1. Testing the replacement DNS server with the aim to deploying in next weeks Tuesday slot instead (21st September)
2. Planning/preparation for IPv6 enabling the webcache in the same slot
3. IPv6 enabling the host that provides our team website IT support staff use for internal network facilities, this is also a IPv4 NTP stratum 3 host so we can add it to the ntp6.oucs.ox.ac.uk service once enabled.
4. Ahead of schedule, adding the network monitoring system host itself to IPv6 as it’s also a IPv4 stratum 3 NTP host, but probably not doing any work on monitoring via IPv6 until the planned date due to time.

We’ve a timeline of work for the IPv6 deployment for the next month which might be of interest to some and at the same time we’ve work updating the hardware and operating systems for certain core services. There’s other services that will also need to support IPv6 but I don’t want to plan at an operational level for much more than a month ahead since unexpected additional tasks tend to crop up and skew the dates.

In brief we’re enabling IPv6 to our server room and starting the first core service upgrades, in some cases mixing the migration in with a standard hardware/software refresh (where combining the tasks makes the migration simpler rather than harder). The dates reflect the weekly JANET at risk period for maintenance, Tuesday 7:00am-9:00am.

You might think that we could enable core services faster however the above is one persons work from a four man team – we will have normal duties and other projects underway during this period (the team manages 22 public services and about 13 internal services (physical network monitoring, telecoms integration etc).

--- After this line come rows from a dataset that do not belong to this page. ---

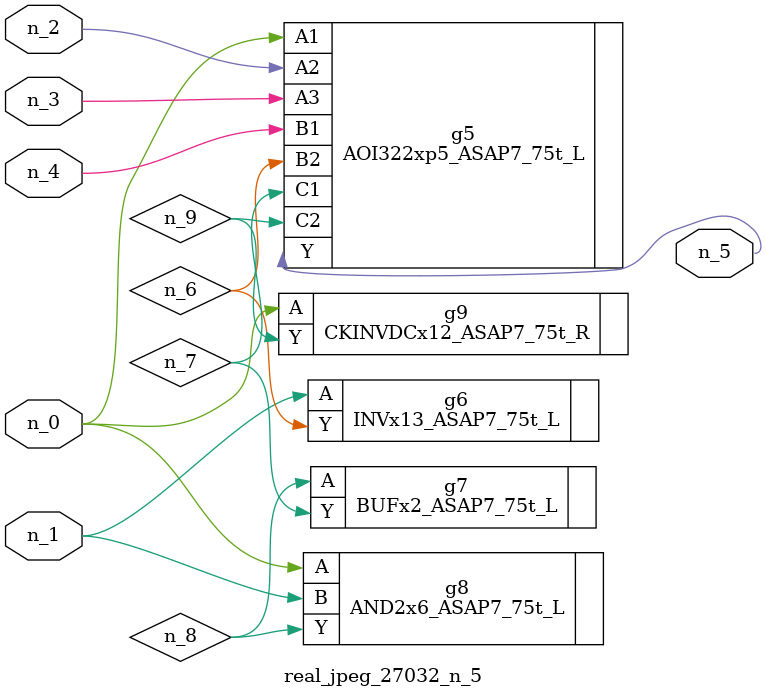
<source format=v>
module real_jpeg_27032_n_5 (n_4, n_0, n_1, n_2, n_3, n_5);

input n_4;
input n_0;
input n_1;
input n_2;
input n_3;

output n_5;

wire n_8;
wire n_6;
wire n_7;
wire n_9;

AOI322xp5_ASAP7_75t_L g5 ( 
.A1(n_0),
.A2(n_2),
.A3(n_3),
.B1(n_4),
.B2(n_6),
.C1(n_7),
.C2(n_9),
.Y(n_5)
);

AND2x6_ASAP7_75t_L g8 ( 
.A(n_0),
.B(n_1),
.Y(n_8)
);

CKINVDCx12_ASAP7_75t_R g9 ( 
.A(n_0),
.Y(n_9)
);

INVx13_ASAP7_75t_L g6 ( 
.A(n_1),
.Y(n_6)
);

BUFx2_ASAP7_75t_L g7 ( 
.A(n_8),
.Y(n_7)
);


endmodule
</source>
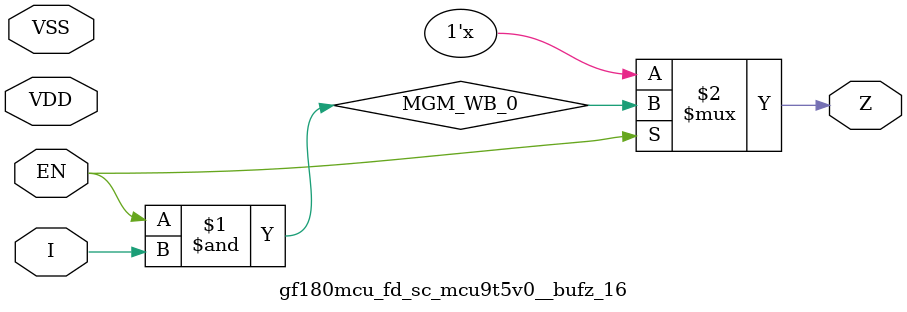
<source format=v>

module gf180mcu_fd_sc_mcu9t5v0__bufz_16( EN, I, Z, VDD, VSS );
input EN, I;
inout VDD, VSS;
output Z;

	wire MGM_WB_0;

	wire MGM_WB_1;

	and MGM_BG_0( MGM_WB_0, EN, I );

	not MGM_BG_1( MGM_WB_1, EN );

	bufif0 MGM_BG_2( Z, MGM_WB_0,MGM_WB_1 );

endmodule

</source>
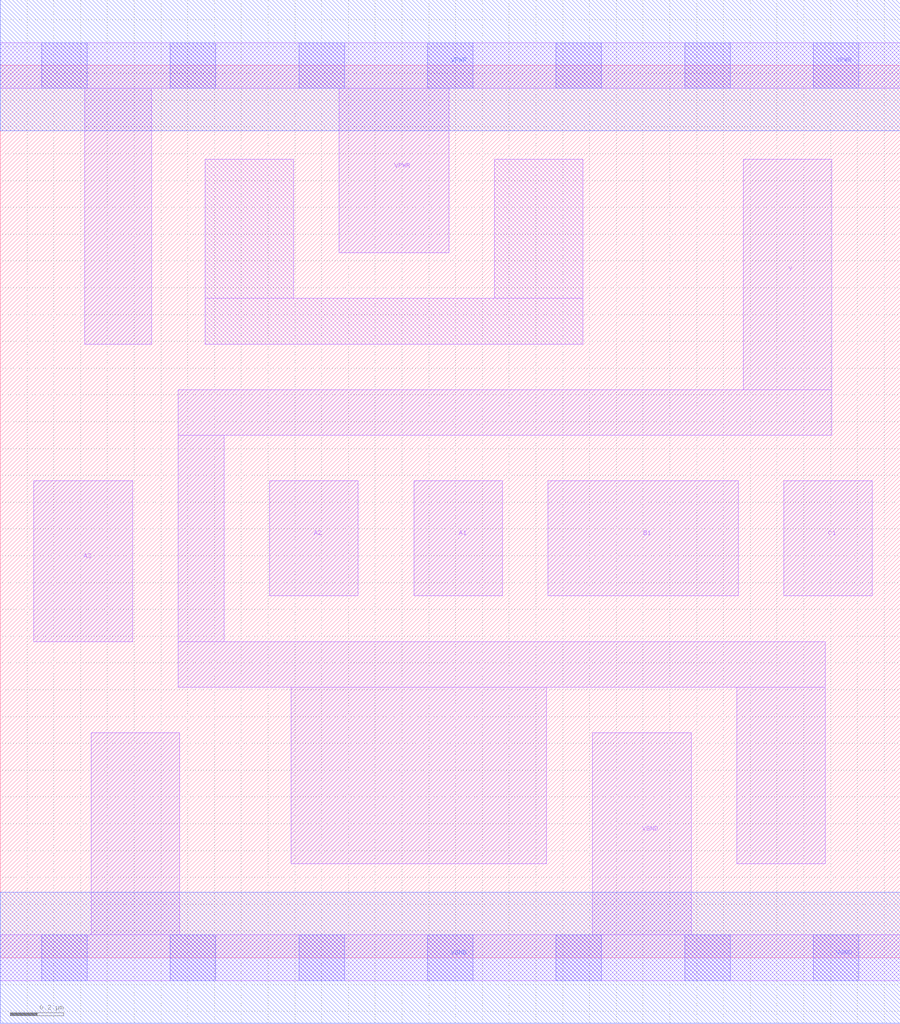
<source format=lef>
# Copyright 2020 The SkyWater PDK Authors
#
# Licensed under the Apache License, Version 2.0 (the "License");
# you may not use this file except in compliance with the License.
# You may obtain a copy of the License at
#
#     https://www.apache.org/licenses/LICENSE-2.0
#
# Unless required by applicable law or agreed to in writing, software
# distributed under the License is distributed on an "AS IS" BASIS,
# WITHOUT WARRANTIES OR CONDITIONS OF ANY KIND, either express or implied.
# See the License for the specific language governing permissions and
# limitations under the License.
#
# SPDX-License-Identifier: Apache-2.0

VERSION 5.7 ;
  NAMESCASESENSITIVE ON ;
  NOWIREEXTENSIONATPIN ON ;
  DIVIDERCHAR "/" ;
  BUSBITCHARS "[]" ;
UNITS
  DATABASE MICRONS 200 ;
END UNITS
MACRO sky130_fd_sc_ms__a311oi_1
  CLASS CORE ;
  SOURCE USER ;
  FOREIGN sky130_fd_sc_ms__a311oi_1 ;
  ORIGIN  0.000000  0.000000 ;
  SIZE  3.360000 BY  3.330000 ;
  SYMMETRY X Y ;
  SITE unit ;
  PIN A1
    ANTENNAGATEAREA  0.312600 ;
    DIRECTION INPUT ;
    USE SIGNAL ;
    PORT
      LAYER li1 ;
        RECT 1.545000 1.350000 1.875000 1.780000 ;
    END
  END A1
  PIN A2
    ANTENNAGATEAREA  0.312600 ;
    DIRECTION INPUT ;
    USE SIGNAL ;
    PORT
      LAYER li1 ;
        RECT 1.005000 1.350000 1.335000 1.780000 ;
    END
  END A2
  PIN A3
    ANTENNAGATEAREA  0.312600 ;
    DIRECTION INPUT ;
    USE SIGNAL ;
    PORT
      LAYER li1 ;
        RECT 0.125000 1.180000 0.495000 1.780000 ;
    END
  END A3
  PIN B1
    ANTENNAGATEAREA  0.312600 ;
    DIRECTION INPUT ;
    USE SIGNAL ;
    PORT
      LAYER li1 ;
        RECT 2.045000 1.350000 2.755000 1.780000 ;
    END
  END B1
  PIN C1
    ANTENNAGATEAREA  0.312600 ;
    DIRECTION INPUT ;
    USE SIGNAL ;
    PORT
      LAYER li1 ;
        RECT 2.925000 1.350000 3.255000 1.780000 ;
    END
  END C1
  PIN Y
    ANTENNADIFFAREA  0.775900 ;
    DIRECTION OUTPUT ;
    USE SIGNAL ;
    PORT
      LAYER li1 ;
        RECT 0.665000 1.010000 3.080000 1.180000 ;
        RECT 0.665000 1.180000 0.835000 1.950000 ;
        RECT 0.665000 1.950000 3.105000 2.120000 ;
        RECT 1.085000 0.350000 2.040000 1.010000 ;
        RECT 2.750000 0.350000 3.080000 1.010000 ;
        RECT 2.775000 2.120000 3.105000 2.980000 ;
    END
  END Y
  PIN VGND
    DIRECTION INOUT ;
    USE GROUND ;
    PORT
      LAYER li1 ;
        RECT 0.000000 -0.085000 3.360000 0.085000 ;
        RECT 0.340000  0.085000 0.670000 0.840000 ;
        RECT 2.210000  0.085000 2.580000 0.840000 ;
      LAYER mcon ;
        RECT 0.155000 -0.085000 0.325000 0.085000 ;
        RECT 0.635000 -0.085000 0.805000 0.085000 ;
        RECT 1.115000 -0.085000 1.285000 0.085000 ;
        RECT 1.595000 -0.085000 1.765000 0.085000 ;
        RECT 2.075000 -0.085000 2.245000 0.085000 ;
        RECT 2.555000 -0.085000 2.725000 0.085000 ;
        RECT 3.035000 -0.085000 3.205000 0.085000 ;
      LAYER met1 ;
        RECT 0.000000 -0.245000 3.360000 0.245000 ;
    END
  END VGND
  PIN VPWR
    DIRECTION INOUT ;
    USE POWER ;
    PORT
      LAYER li1 ;
        RECT 0.000000 3.245000 3.360000 3.415000 ;
        RECT 0.315000 2.290000 0.565000 3.245000 ;
        RECT 1.265000 2.630000 1.675000 3.245000 ;
      LAYER mcon ;
        RECT 0.155000 3.245000 0.325000 3.415000 ;
        RECT 0.635000 3.245000 0.805000 3.415000 ;
        RECT 1.115000 3.245000 1.285000 3.415000 ;
        RECT 1.595000 3.245000 1.765000 3.415000 ;
        RECT 2.075000 3.245000 2.245000 3.415000 ;
        RECT 2.555000 3.245000 2.725000 3.415000 ;
        RECT 3.035000 3.245000 3.205000 3.415000 ;
      LAYER met1 ;
        RECT 0.000000 3.085000 3.360000 3.575000 ;
    END
  END VPWR
  OBS
    LAYER li1 ;
      RECT 0.765000 2.290000 2.175000 2.460000 ;
      RECT 0.765000 2.460000 1.095000 2.980000 ;
      RECT 1.845000 2.460000 2.175000 2.980000 ;
  END
END sky130_fd_sc_ms__a311oi_1

</source>
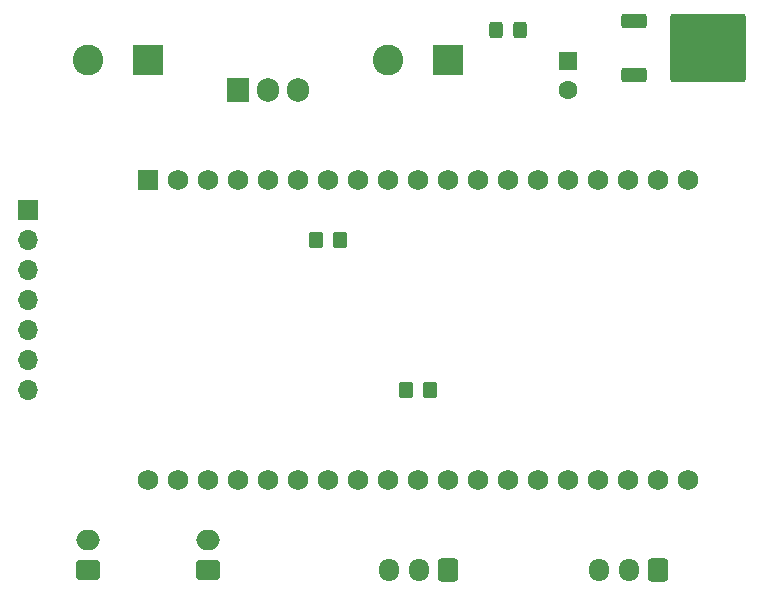
<source format=gbr>
%TF.GenerationSoftware,KiCad,Pcbnew,7.0.10*%
%TF.CreationDate,2024-04-14T18:32:16+10:00*%
%TF.ProjectId,IC Sprayer,49432053-7072-4617-9965-722e6b696361,rev?*%
%TF.SameCoordinates,Original*%
%TF.FileFunction,Soldermask,Top*%
%TF.FilePolarity,Negative*%
%FSLAX46Y46*%
G04 Gerber Fmt 4.6, Leading zero omitted, Abs format (unit mm)*
G04 Created by KiCad (PCBNEW 7.0.10) date 2024-04-14 18:32:16*
%MOMM*%
%LPD*%
G01*
G04 APERTURE LIST*
G04 Aperture macros list*
%AMRoundRect*
0 Rectangle with rounded corners*
0 $1 Rounding radius*
0 $2 $3 $4 $5 $6 $7 $8 $9 X,Y pos of 4 corners*
0 Add a 4 corners polygon primitive as box body*
4,1,4,$2,$3,$4,$5,$6,$7,$8,$9,$2,$3,0*
0 Add four circle primitives for the rounded corners*
1,1,$1+$1,$2,$3*
1,1,$1+$1,$4,$5*
1,1,$1+$1,$6,$7*
1,1,$1+$1,$8,$9*
0 Add four rect primitives between the rounded corners*
20,1,$1+$1,$2,$3,$4,$5,0*
20,1,$1+$1,$4,$5,$6,$7,0*
20,1,$1+$1,$6,$7,$8,$9,0*
20,1,$1+$1,$8,$9,$2,$3,0*%
G04 Aperture macros list end*
%ADD10RoundRect,0.250000X0.750000X-0.600000X0.750000X0.600000X-0.750000X0.600000X-0.750000X-0.600000X0*%
%ADD11O,2.000000X1.700000*%
%ADD12RoundRect,0.250000X-0.325000X-0.450000X0.325000X-0.450000X0.325000X0.450000X-0.325000X0.450000X0*%
%ADD13RoundRect,0.250000X-0.350000X-0.450000X0.350000X-0.450000X0.350000X0.450000X-0.350000X0.450000X0*%
%ADD14RoundRect,0.250000X0.600000X0.725000X-0.600000X0.725000X-0.600000X-0.725000X0.600000X-0.725000X0*%
%ADD15O,1.700000X1.950000*%
%ADD16R,1.600000X1.600000*%
%ADD17C,1.600000*%
%ADD18RoundRect,0.250000X-0.850000X-0.350000X0.850000X-0.350000X0.850000X0.350000X-0.850000X0.350000X0*%
%ADD19RoundRect,0.249997X-2.950003X-2.650003X2.950003X-2.650003X2.950003X2.650003X-2.950003X2.650003X0*%
%ADD20R,2.600000X2.600000*%
%ADD21C,2.600000*%
%ADD22R,1.905000X2.000000*%
%ADD23O,1.905000X2.000000*%
%ADD24O,1.700000X1.700000*%
%ADD25R,1.700000X1.700000*%
%ADD26C,1.734000*%
%ADD27RoundRect,0.102000X-0.765000X0.765000X-0.765000X-0.765000X0.765000X-0.765000X0.765000X0.765000X0*%
G04 APERTURE END LIST*
D10*
%TO.C,Temp_IN*%
X134620000Y-121880000D03*
D11*
X134620000Y-119380000D03*
%TD*%
D12*
%TO.C,Diode*%
X169155000Y-76200000D03*
X171205000Y-76200000D03*
%TD*%
D13*
%TO.C,50K*%
X153940000Y-93980000D03*
X155940000Y-93980000D03*
%TD*%
D14*
%TO.C,Pot_IN*%
X165100000Y-121920000D03*
D15*
X162600000Y-121920000D03*
X160100000Y-121920000D03*
%TD*%
D16*
%TO.C,REF\u002A\u002A*%
X175260000Y-78780000D03*
D17*
X175260000Y-81280000D03*
%TD*%
D14*
%TO.C,RGB_OUT*%
X182880000Y-121920000D03*
D15*
X180380000Y-121920000D03*
X177880000Y-121920000D03*
%TD*%
D13*
%TO.C,10K*%
X161560000Y-106680000D03*
X163560000Y-106680000D03*
%TD*%
D18*
%TO.C,5V Reg*%
X180795000Y-75445000D03*
D19*
X187095000Y-77725000D03*
D18*
X180795000Y-80005000D03*
%TD*%
D20*
%TO.C,Power_IN*%
X165100000Y-78740000D03*
D21*
X160020000Y-78740000D03*
%TD*%
D22*
%TO.C,Pump_Fet*%
X147320000Y-81280000D03*
D23*
X149860000Y-81280000D03*
X152400000Y-81280000D03*
%TD*%
D20*
%TO.C,Pump_Out*%
X139700000Y-78740000D03*
D21*
X134620000Y-78740000D03*
%TD*%
D10*
%TO.C,Switch_IN*%
X144780000Y-121880000D03*
D11*
X144780000Y-119380000D03*
%TD*%
D24*
%TO.C,Screen*%
X129540000Y-93980000D03*
X129540000Y-106680000D03*
X129540000Y-104140000D03*
D25*
X129540000Y-91440000D03*
D24*
X129540000Y-101600000D03*
X129540000Y-96520000D03*
X129540000Y-99060000D03*
%TD*%
D26*
%TO.C,ESP32*%
X172720000Y-114300000D03*
X147320000Y-114300000D03*
X175260000Y-114300000D03*
X149860000Y-114300000D03*
D27*
X139700000Y-88900000D03*
D26*
X170180000Y-114300000D03*
X162560000Y-114300000D03*
X185420000Y-88900000D03*
X185420000Y-114300000D03*
X182880000Y-114300000D03*
X180340000Y-114300000D03*
X177800000Y-88900000D03*
X180340000Y-88900000D03*
X182880000Y-88900000D03*
X170180000Y-88900000D03*
X175260000Y-88900000D03*
X167640000Y-88900000D03*
X177800000Y-114300000D03*
X167640000Y-114300000D03*
X165100000Y-114300000D03*
X160020000Y-114300000D03*
X157480000Y-114300000D03*
X152400000Y-114300000D03*
X144780000Y-114300000D03*
X142240000Y-114300000D03*
X160020000Y-88900000D03*
X162560000Y-88900000D03*
X165100000Y-88900000D03*
X154940000Y-88900000D03*
X157480000Y-88900000D03*
X149860000Y-88900000D03*
X152400000Y-88900000D03*
X144780000Y-88900000D03*
X147320000Y-88900000D03*
X142240000Y-88900000D03*
X172720000Y-88900000D03*
X154940000Y-114300000D03*
X139700000Y-114300000D03*
%TD*%
M02*

</source>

The enabling of the first part of the OUCS server room this morning (and the background research/testing as well as the notes this section is based on) was done by another team member however the essential features are that we’re providing IPv6 to the server room with router advertisements disabled, meaning dual stacked servers run by other teams won’t suddenly obtain an IPv6 address automatically. We can get on and IPv6 enable our teams services with a statically configured address without disrupting others. The configuration on a cisco device looks like

ipv6 nd ra suppress
ipv6 nd prefix default 2592000 604800 no-autoconfig

The Cisco IPv6 command reference for nd is available online. In the example above ignore the numbers which are just defaults for valid-lifetime and preferred-lifetime in seconds (normally for a specific network prefix, which we do not need in this case) via router advertisement. The important part is the ‘suppress’ and ‘no-autoconfig’.

The first line tells the router that for ipv6 neighbour discovery it should suppress periodic router advertisements. The second line instructs the router that if asked it should tell the client not to use autoconfiguration for the network. In technical terms, when it gets a request from a client it will respond but in the Prefix Option (see RFC2461) the A-bit is cleared, meaning that the client must not use autoconfiguration for that prefix.

For further information see this c-nsp thread on RA/RS messages and also this other thread.